Tuerck, David G., The World and I


While it's true that New England's rich history and natural beauty draw thousands of visitors each year, it's also true that the six-state region has often weathered economic crags rivaling its rocky coasts. New England suffered one of its most severe recessions over the period 1989--1991. That it rebounded fully is evidence of the region's economic resiliency.

Why was New England hit so hard?

For the country as a whole, the recession ended in 1991. What followed was an economic boom fueled largely by the spread of personal computers and networks and by the expansion of the Internet. Initially, New England (Connecticut, Maine, Massachusetts, New Hampshire, Rhode Island, and Vermont) failed to benefit from this boom. At the start of the decade, New England's computer minititans--firms like Wang and Data General--were unable to make the transition to personal computers.

In addition, the end of the arms race meant that defense giants like Massachusetts-based missile producer Raytheon and aerospace leader General Electric were no longer receiving government contracts. Connecticut could no longer depend on Electric Boat in Groton and Colt in Hartford to spur economic growth through the production of submarines and guns.

The New England financial sector also suffered. The decline in employment in finance, insurance, and real estate was 2.0 percent for New England, compared to the national average of 0.3 percent. Forty- eight commercial banks in New England failed between 1989 and 1992, 23 of them in Connecticut.

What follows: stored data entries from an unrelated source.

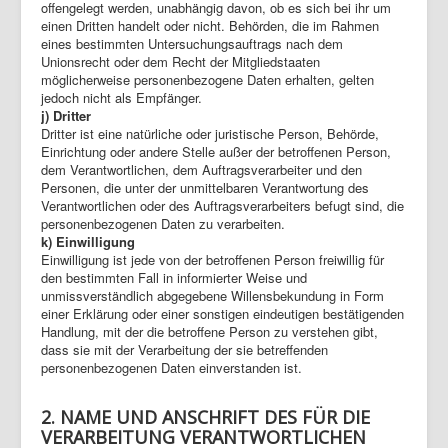
offengelegt werden, unabhängig davon, ob es sich bei ihr um
einen Dritten handelt oder nicht. Behörden, die im Rahmen
eines bestimmten Untersuchungsauftrags nach dem
Unionsrecht oder dem Recht der Mitgliedstaaten
möglicherweise personenbezogene Daten erhalten, gelten
jedoch nicht als Empfänger.
j) Dritter
Dritter ist eine natürliche oder juristische Person, Behörde,
Einrichtung oder andere Stelle außer der betroffenen Person,
dem Verantwortlichen, dem Auftragsverarbeiter und den
Personen, die unter der unmittelbaren Verantwortung des
Verantwortlichen oder des Auftragsverarbeiters befugt sind, die
personenbezogenen Daten zu verarbeiten.
k) Einwilligung
Einwilligung ist jede von der betroffenen Person freiwillig für
den bestimmten Fall in informierter Weise und
unmissverständlich abgegebene Willensbekundung in Form
einer Erklärung oder einer sonstigen eindeutigen bestätigenden
Handlung, mit der die betroffene Person zu verstehen gibt,
dass sie mit der Verarbeitung der sie betreffenden
personenbezogenen Daten einverstanden ist.
2. NAME UND ANSCHRIFT DES FÜR DIE
VERARBEITUNG VERANTWORTLICHEN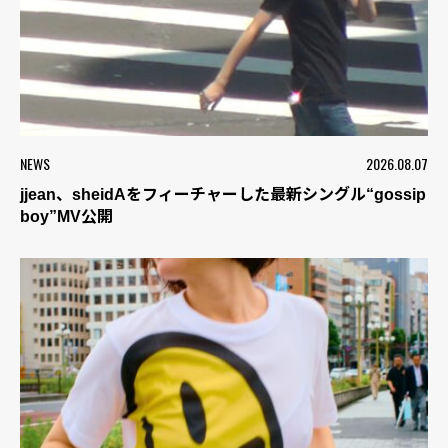
NEWS
2026.08.07
jjean、sheidAをフィーチャーした最新シングル“gossip
boy”MV公開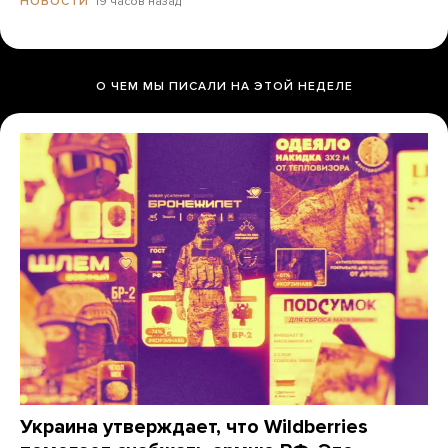
19 часов назад
НОВОСТИ
О ЧЕМ МЫ ПИСАЛИ НА ЭТОЙ НЕДЕЛЕ
Украина утверждает, что Wildberries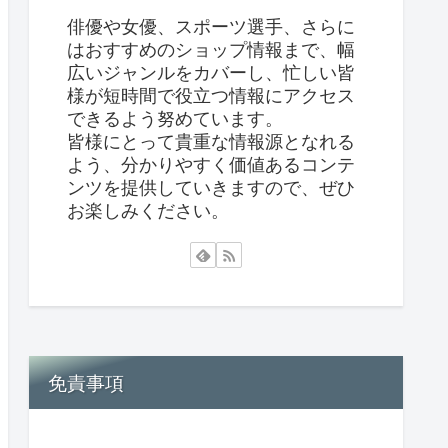
俳優や女優、スポーツ選手、さらに
はおすすめのショップ情報まで、幅
広いジャンルをカバーし、忙しい皆
様が短時間で役立つ情報にアクセス
できるよう努めています。
皆様にとって貴重な情報源となれる
よう、分かりやすく価値あるコンテ
ンツを提供していきますので、ぜひ
お楽しみください。
免責事項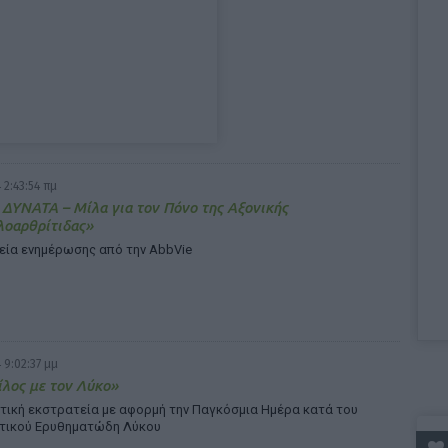
 2:43:54 πμ
 ΔΥΝΑΤΑ – Μίλα για τον Πόνο της Αξονικής
λοαρθρίτιδας»
εία ενημέρωσης από την AbbVie
 9:02:37 μμ
ίλος με τον Λύκο»
τική εκστρατεία με αφορμή την Παγκόσμια Ημέρα κατά του
τικού Ερυθηματώδη Λύκου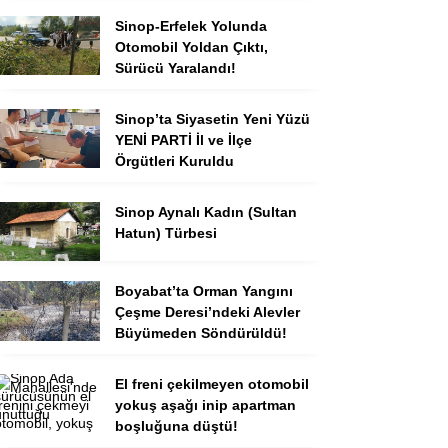
Sinop-Erfelek Yolunda
Otomobil Yoldan Çıktı,
Sürücü Yaralandı!
Sinop’ta Siyasetin Yeni Yüzü
YENİ PARTİ İl ve İlçe
Örgütleri Kuruldu
Sinop Aynalı Kadın (Sultan
Hatun) Türbesi
Boyabat’ta Orman Yangını
Çeşme Deresi’ndeki Alevler
Büyümeden Söndürüldü!
El freni çekilmeyen otomobil
yokuş aşağı inip apartman
boşluğuna düştü!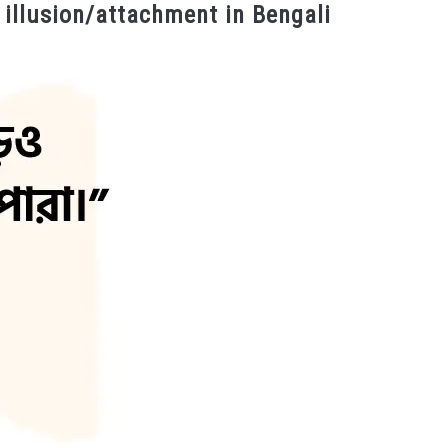
bout illusion/attachment in Bengali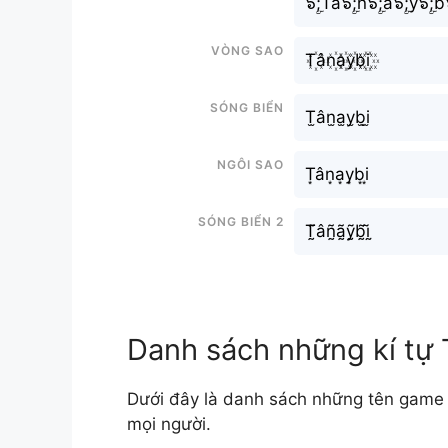
๖ۣۜ;Tâ๖ۣۜ;n๖ۣۜ;a๖ۣۜ;y๖ۣۜ;b๖
Vòng sao
T꙰ân꙰a꙰y꙰b꙰i꙰
Sóng biển
T̫ân̫a̫y̫b̫i̫
Ngôi sao
T͙ân͙a͙y͙b͙i͙
Sóng biển 2
T̰̃âñ̰ã̰ỹ̰b̰̃ḭ̃
Danh sách những kí tự 
Dưới đây là danh sách những tên game 
mọi người.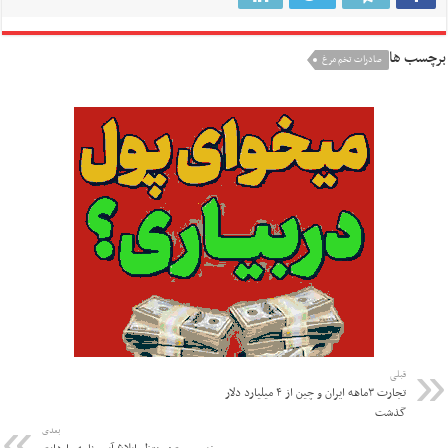
برچسب ها
صادرات تخم مرغ
قبلی
تجارت ۳ماهه ایران و چین از ۴ میلیارد دلار
گذشت
بعدی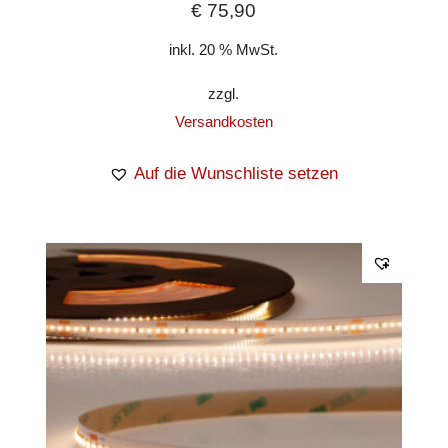
€
75,90
inkl. 20 % MwSt.
zzgl.
Versandkosten
Auf die Wunschliste setzen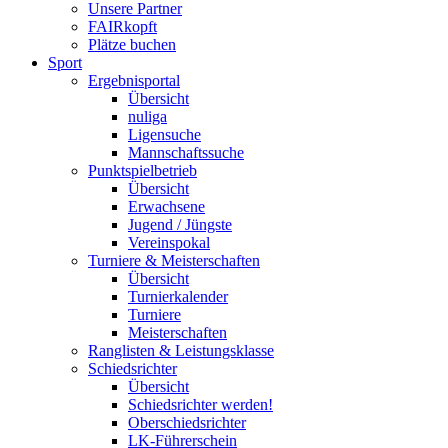
Unsere Partner
FAIRkopft
Plätze buchen
Sport
Ergebnisportal
Übersicht
nuliga
Ligensuche
Mannschaftssuche
Punktspielbetrieb
Übersicht
Erwachsene
Jugend / Jüngste
Vereinspokal
Turniere & Meisterschaften
Übersicht
Turnierkalender
Turniere
Meisterschaften
Ranglisten & Leistungsklasse
Schiedsrichter
Übersicht
Schiedsrichter werden!
Oberschiedsrichter
LK-Führerschein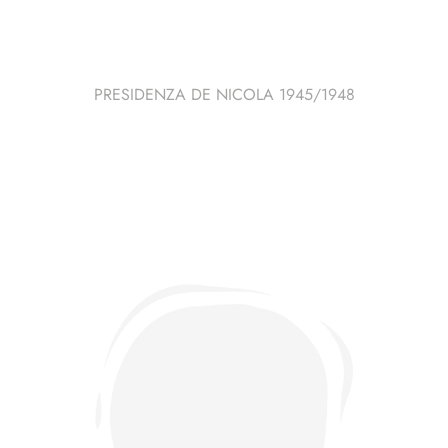
PRESIDENZA DE NICOLA 1945/1948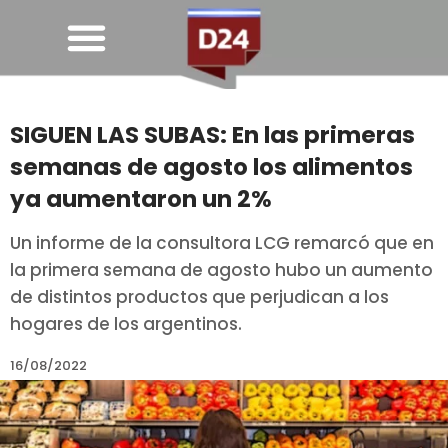
SIGUEN LAS SUBAS: En las primeras
semanas de agosto los alimentos
ya aumentaron un 2%
Un informe de la consultora LCG remarcó que en
la primera semana de agosto hubo un aumento
de distintos productos que perjudican a los
hogares de los argentinos.
16/08/2022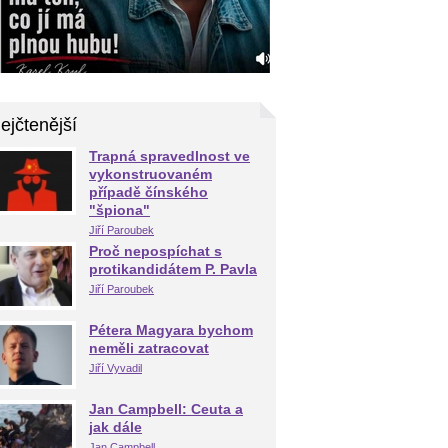
ejčtenější
Trapná spravedlnost ve
vykonstruovaném
případě čínského
"špiona"
Jiří Paroubek
Proč nepospíchat s
protikandidátem P. Pavla
Jiří Paroubek
Pétera Magyara bychom
neměli zatracovat
Jiří Vyvadil
Jan Campbell: Ceuta a
jak dále
Jan Campbell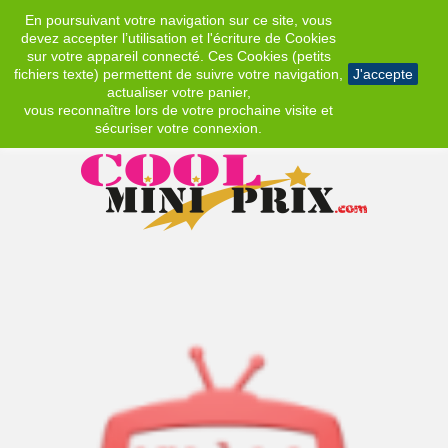
En poursuivant votre navigation sur ce site, vous
EUR
devez accepter l’utilisation et l'écriture de Cookies
sur votre appareil connecté. Ces Cookies (petits
fichiers texte) permettent de suivre votre navigation,
J'accepte
actualiser votre panier,
vous reconnaître lors de votre prochaine visite et
sécuriser votre connexion.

As a result, the recession's effects were deeper and lasted longer for New England (see fig. 1). The growth of gross state product (GSP) for the six states lagged behind the growth of U.S. gross domestic product (GDP) until 1995. Manufacturing was particularly slow to recover. From 1989 to 1992, New England manufacturing saw an average decline in employment of 4.2 percent, nearly three times the national decline of 1.7 percent.